The defendants established their prima facie entitlement to judgment as a matter of law by demonstrating that the wet condition of the asphalt caused by the sprinkler was an open and obvious condition which, as a matter of law, was not inherently dangerous ( see Atehortua v. Lewin, 90 A.D.3d 794, 935 N.Y.S.2d 102; Reiss v. Ulster County Agric. Socy., 78 A.D.3d 679, 910 N.Y.S.2d 164; Espada v. Mid–Island Babe Ruth League, Inc., 50 A.D.3d 843, 855 N.Y.S.2d 271; Ramsey v. Mt. Vernon Bd. of Educ., 32 A.D.3d 1007, 821 N.Y.S.2d 651; Barbato v. Hollow Hills Country Club, 14 A.D.3d 522, 789 N.Y.S.2d 199).

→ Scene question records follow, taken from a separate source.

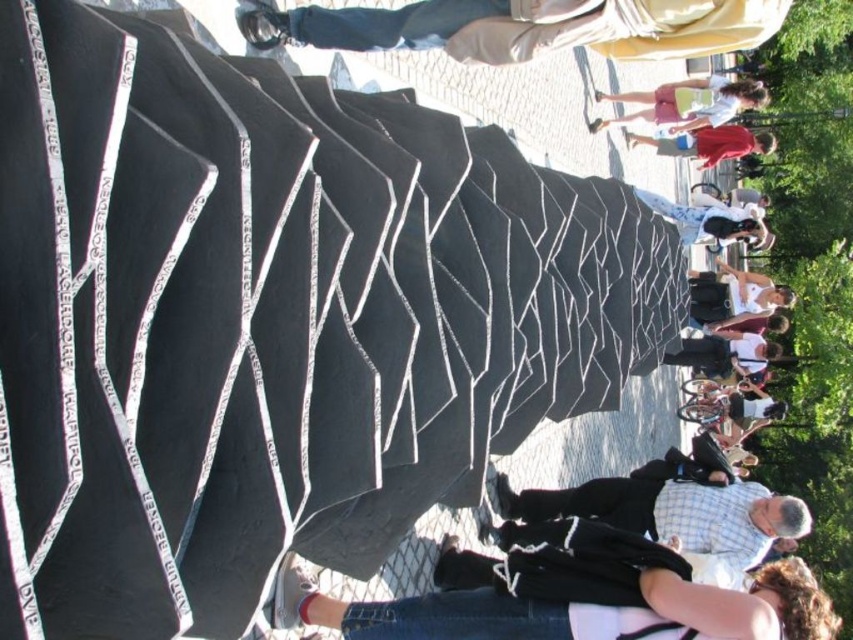
Locate an element on the screen. This screenshot has height=640, width=853. checkered shirt at center is located at coordinates (670, 513).

Does point (532, 516) come behind point (735, 145)?

No.

Between point (596, 483) and point (744, 150), which one is positioned behind?

Positioned behind is point (744, 150).

I want to click on checkered shirt at center, so click(670, 513).

Is checkered shirt at center above light pink shorts at upper right?

Incorrect, checkered shirt at center is not positioned above light pink shorts at upper right.

Between checkered shirt at center and light pink shorts at upper right, which one has less height?

With less height is checkered shirt at center.

Measure the distance between checkered shirt at center and camera.

They are 38.77 meters apart.

Identify the location of checkered shirt at center. The width and height of the screenshot is (853, 640). (670, 513).

Is light beige fabric at upper center positioned in front of checkered shirt at center?

Yes.

Describe the element at coordinates (526, 28) in the screenshot. I see `light beige fabric at upper center` at that location.

Identify the location of light beige fabric at upper center. Image resolution: width=853 pixels, height=640 pixels. (526, 28).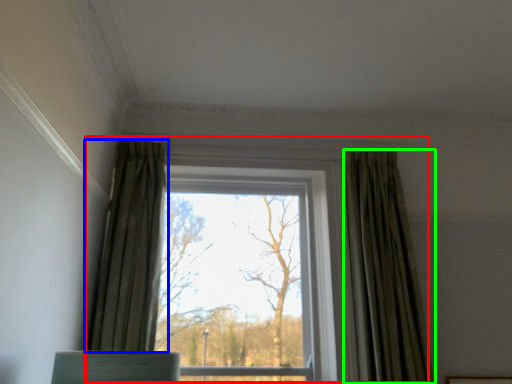
Question: Which object is positioned closest to window (highlighted by a red box)? Select from curtain (highlighted by a blue box) and curtain (highlighted by a green box).

Choices:
 (A) curtain
 (B) curtain

Answer: (B)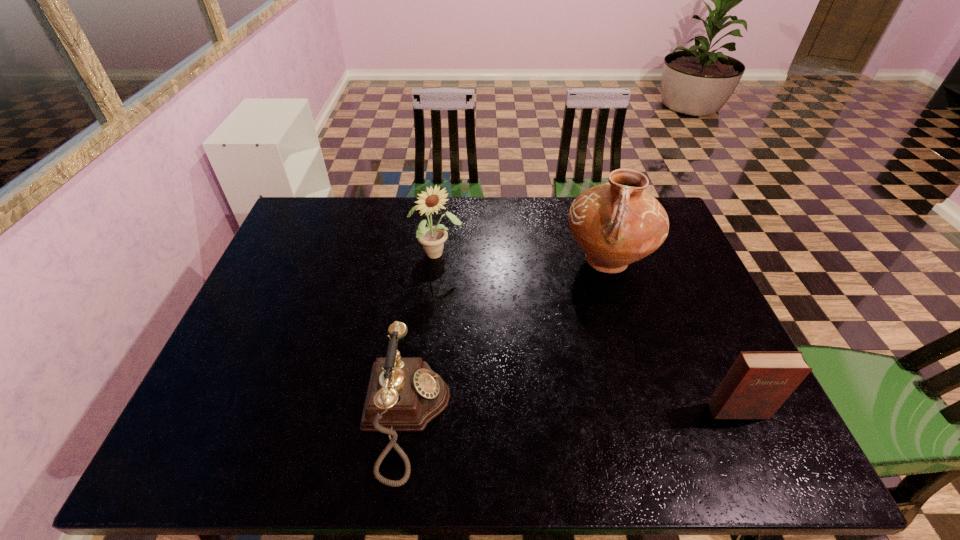
The height and width of the screenshot is (540, 960). I want to click on vacant space at the left edge of the desktop, so click(x=287, y=260).

Find the location of `vacant region at the right edge of the desktop`. vacant region at the right edge of the desktop is located at coordinates (682, 317).

Locate an element on the screen. free region at the far left corner is located at coordinates 317,237.

Identify the location of free space at the near right corner of the desktop. (687, 394).

Find the location of `empty space between the sunflower and the diary`. empty space between the sunflower and the diary is located at coordinates (587, 333).

This screenshot has height=540, width=960. Identify the location of free space between the diary and the telephone. pos(571,414).

The height and width of the screenshot is (540, 960). What are the coordinates of `unoccupied area between the telephone and the sunflower` in the screenshot? It's located at (421, 335).

Find the location of `unoccupied area between the pottery and the telephone`. unoccupied area between the pottery and the telephone is located at coordinates (506, 339).

Image resolution: width=960 pixels, height=540 pixels. In order to click on vacant point located between the telephone and the diary in this screenshot , I will do `click(571, 414)`.

In order to click on free space between the diary and the pottery in this screenshot , I will do `click(672, 336)`.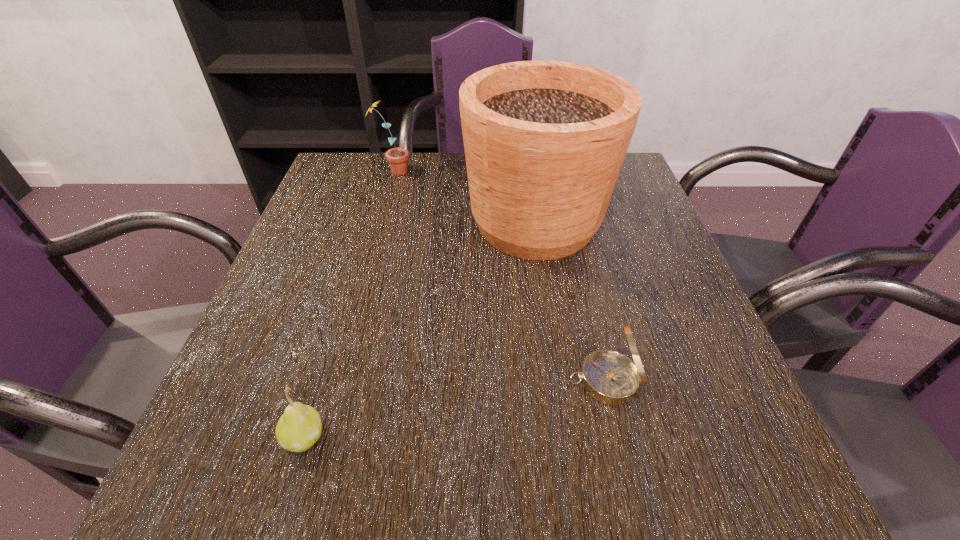
Identify the location of free space located with the dial facing the second nearest object. point(540,381).

Image resolution: width=960 pixels, height=540 pixels. In order to click on vacant space positioned 0.400m on the back of the pear in this screenshot , I will do `click(360, 250)`.

Locate an element on the screen. flowerpot that is positioned at the far edge is located at coordinates (544, 141).

Where is `sunflower that is positioned at the far edge`? This screenshot has width=960, height=540. sunflower that is positioned at the far edge is located at coordinates (397, 157).

Locate an element on the screen. Image resolution: width=960 pixels, height=540 pixels. object at the near edge is located at coordinates (299, 428).

The width and height of the screenshot is (960, 540). I want to click on sunflower positioned at the left edge, so click(x=397, y=157).

Where is `pear located at the left edge`? This screenshot has height=540, width=960. pear located at the left edge is located at coordinates (299, 428).

Where is `flowerpot located at the right edge`? This screenshot has width=960, height=540. flowerpot located at the right edge is located at coordinates (544, 141).

This screenshot has height=540, width=960. Identify the location of compass present at the right edge. (610, 377).

At what (x,y) coordinates should I click in order to perform the action: click on object that is at the far left corner. Please return your answer as a coordinate pair (x, y). Image resolution: width=960 pixels, height=540 pixels. Looking at the image, I should click on (397, 157).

In opposition, the plaintiff failed to raise a triable issue of fact ( see Zuckerman v. City of New York, 49 N.Y.2d 557, 562, 427 N.Y.S.2d 595, 404 N.E.2d 718). The plaintiff's affidavit, which contradicted her earlier deposition testimony, merely raised what clearly appear to be feigned issues of fact, and, as such, was insufficient to defeat summary judgment ( see Blochl v. RT Long Is. Franchise, LLC, 70 A.D.3d 993, 895 N.Y.S.2d 511; Amaya v. Denihan Ownership Co., LLC, 30 A.D.3d 327, 818 N.Y.S.2d 199; Joseph v. New York Racing Assn., 28 A.D.3d 105, 809 N.Y.S.2d 526; Stancil v. Supermarkets Gen., 16 A.D.3d 402, 790 N.Y.S.2d 552). Moreover, the plaintiff's expert's assertions, based on his inspection of the premises almost four years after the plaintiff's accident, were speculative, unsupported by the facts in evidence, and insufficient to raise a triable issue of fact ( see Grosskopf v. 8320 Parkway Towers Corp., 88 A.D.3d 765, 930 N.Y.S.2d 661; Houck v. Simoes, 85 A.D.3d 967, 925 N.Y.S.2d 658; Lal v. Ching Po Ng, 33 A.D.3d 668, 823 N.Y.S.2d 429; Amaya v. Denihan Ownership Co., LLC, 30 A.D.3d 327, 818 N.Y.S.2d 199).
Accordingly, the Supreme Court properly granted the defendants' motion for summary judgment dismissing the complaint.